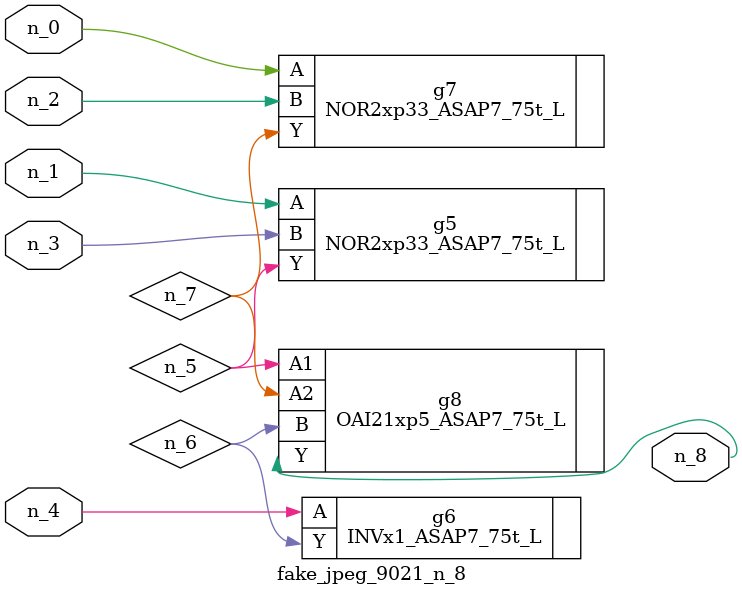
<source format=v>
module fake_jpeg_9021_n_8 (n_3, n_2, n_1, n_0, n_4, n_8);

input n_3;
input n_2;
input n_1;
input n_0;
input n_4;

output n_8;

wire n_6;
wire n_5;
wire n_7;

NOR2xp33_ASAP7_75t_L g5 ( 
.A(n_1),
.B(n_3),
.Y(n_5)
);

INVx1_ASAP7_75t_L g6 ( 
.A(n_4),
.Y(n_6)
);

NOR2xp33_ASAP7_75t_L g7 ( 
.A(n_0),
.B(n_2),
.Y(n_7)
);

OAI21xp5_ASAP7_75t_L g8 ( 
.A1(n_5),
.A2(n_7),
.B(n_6),
.Y(n_8)
);


endmodule
</source>
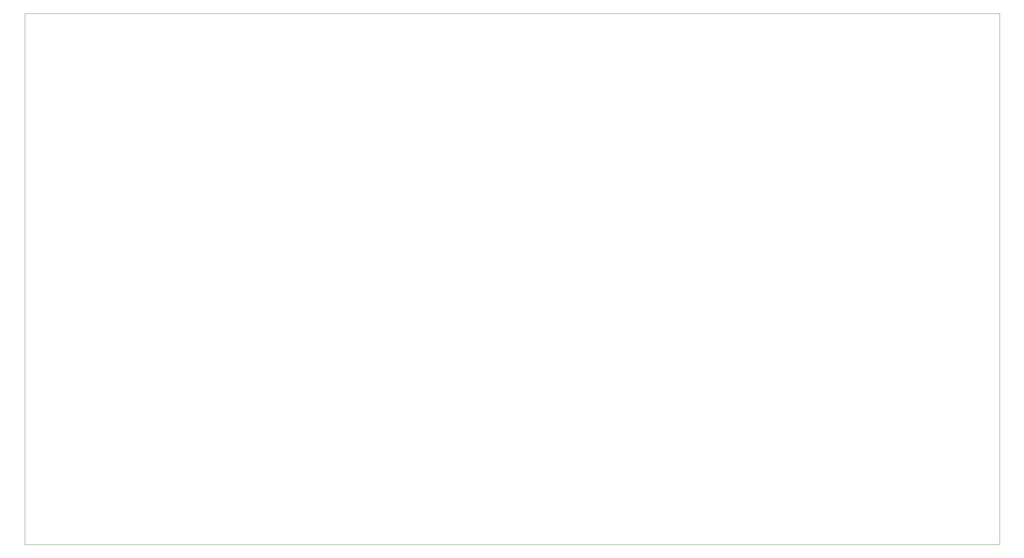
<source format=gbr>
%TF.GenerationSoftware,KiCad,Pcbnew,7.0.1*%
%TF.CreationDate,2023-08-12T11:58:29+02:00*%
%TF.ProjectId,HotPlate,486f7450-6c61-4746-952e-6b696361645f,rev?*%
%TF.SameCoordinates,PX2160ec0PY93d1cc0*%
%TF.FileFunction,Profile,NP*%
%FSLAX46Y46*%
G04 Gerber Fmt 4.6, Leading zero omitted, Abs format (unit mm)*
G04 Created by KiCad (PCBNEW 7.0.1) date 2023-08-12 11:58:29*
%MOMM*%
%LPD*%
G01*
G04 APERTURE LIST*
%TA.AperFunction,Profile*%
%ADD10C,0.100000*%
%TD*%
G04 APERTURE END LIST*
D10*
X0Y120000000D02*
X220000000Y120000000D01*
X220000000Y0D01*
X0Y0D01*
X0Y120000000D01*
M02*

</source>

_ _ _ _ _ _ _

Look over the listing above. Pick out and copy every line that includes "input".

▶ [SOLUTION FOR THIS PROBLEM]
input n_3;
input n_2;
input n_1;
input n_0;
input n_4;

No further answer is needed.